**AUFGABE 1**:
Nenne alle Tätigkeiten, aus denen laut Küppers im Interviewauszug Nachhaltigkeit entsteht.
**AUFGABE 2**:
Gib einen Abschnitt des Interviewauszugs wörtlich wieder. Beginne bei den Worten „Küppers: Ich sage“ und höre nach den Worten „ganz direkt begeistern.“ auf.
**AUFGABE 3**:
Fasse den Absatz des Interviewauszugs, der mit „Küppers: Ich sage vorweg“ beginnt, als kurze Stichpunktliste zusammen und behalte dabei die wesentlichen Aussagen bei.

**INTERVIEWAUSZUG**:

·····

Küppers: Ich sehe es jetzt nicht. Aber mit den freien, sich immer wieder formierenden Ensembles über Projekte zusammenzuarbeiten, erachte ich letztlich als erfrischenderen Weg, da sich auch stets neue Konstellationen ergeben. Das wollen wir auch erheblich fördern, dafür wollen wir auch Räume (auch im Sinne des Wortes als Proben-/Aufführungsräume) öffnen: auch für das Experiment, das gewiss kein Massenpublikum anzieht und das auch immer wieder scheitern dürfen muss. Das ist der kulturelle Nährboden einer Stadt.
nmz: Musikvermittlung und Musikerziehung. Ist das auch städtische Aufgabe?
Küppers: Ich sage vorweg: Schulen können nicht alles leisten. Wir versuchen in vielen Fällen alles auf die Schulen abzuwälzen. Das können sie, vor allem in Zeiten von G8, gar nicht leisten. Deshalb haben wir in diesem Bereich als Stadt auch eine wichtige Aufgabe. Ich möchte, dass unsere Orchester und von uns unterstützte Einrichtungen eine Gehstruktur entwickeln. Das heißt: in die Stadtteile hineingehen, um das zu erklären und vorzuführen, was man künstlerisch vollzieht. Nachhaltigkeit entsteht aus Hingehen, Erklären, Erläutern. Nicht belehrend, sondern durch das Aufzeigen von Sinn, von der Form des eigenen Arbeitens. Als städtische Einrichtung haben wir die Pflicht, die Menschen dort aufzusuchen, wo sie sind und nicht zu warten und zu fragen: Warum kommt ihr denn nicht? Wir müssen vor Ort gehen und dort die Jungen wie die Alten ganz direkt begeistern.

·····

**BEREITGESTELLTE DATEN**:
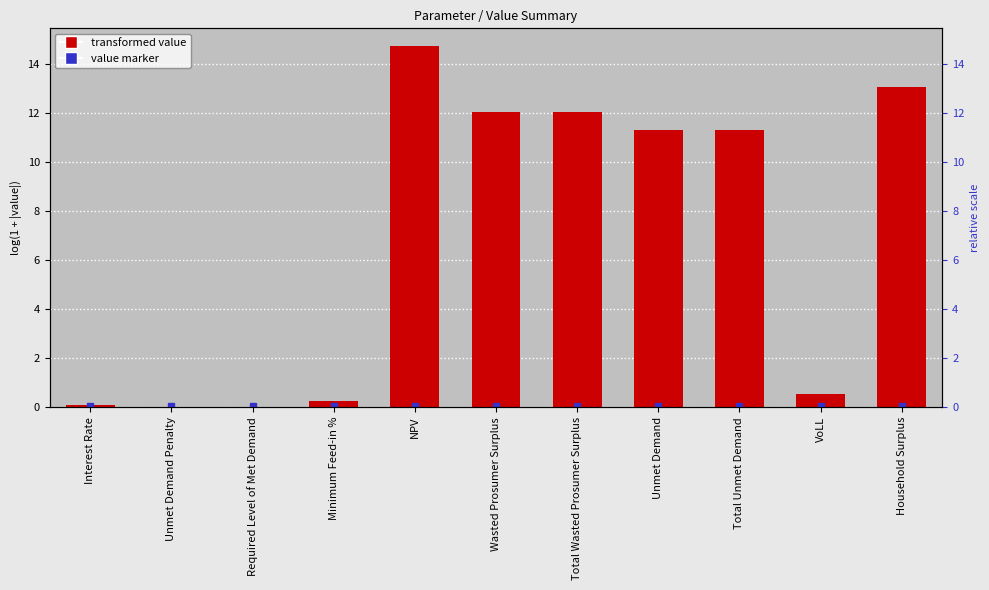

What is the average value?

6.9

·····

**LÖSUNG 1**:
Hingehen, Erklären, Erläutern

**LÖSUNG 2**:
Küppers: Ich sage vorweg: Schulen können nicht alles leisten. Wir versuchen in vielen Fällen alles auf die Schulen abzuwälzen. Das können sie, vor allem in Zeiten von G8, gar nicht leisten. Deshalb haben wir in diesem Bereich als Stadt auch eine wichtige Aufgabe. Ich möchte, dass unsere Orchester und von uns unterstützte Einrichtungen eine Gehstruktur entwickeln. Das heißt: in die Stadtteile hineingehen, um das zu erklären und vorzuführen, was man künstlerisch vollzieht. Nachhaltigkeit entsteht aus Hingehen, Erklären, Erläutern. Nicht belehrend, sondern durch das Aufzeigen von Sinn, von der Form des eigenen Arbeitens. Als städtische Einrichtung haben wir die Pflicht, die Menschen dort aufzusuchen, wo sie sind und nicht zu warten und zu fragen: Warum kommt ihr denn nicht? Wir müssen vor Ort gehen und dort die Jungen wie die Alten ganz direkt begeistern.

**LÖSUNG 3**:
- Schulen können nicht alles leisten, vor allem in Zeiten von G8. Deshalb hat auch die Stadt in diesem Bereich eine wichtige Aufgabe.
- Orchester und von der Stadt unterstützte Einrichtungen sollen eine Gehstruktur entwickeln. Sie sollen in die Stadtteile gehen und dort erklären und vorführen, was sie künstlerisch tun.
- Nachhaltigkeit entsteht durch Hingehen, Erklären und Erläutern. Das soll nicht belehrend geschehen, sondern durch das Aufzeigen von Sinn und der Form des eigenen Arbeitens.
- Eine städtische Einrichtung hat die Pflicht, die Menschen dort aufzusuchen, wo sie sind, statt auf sie zu warten.
- Vor Ort sollen Junge wie Alte ganz direkt begeistert werden.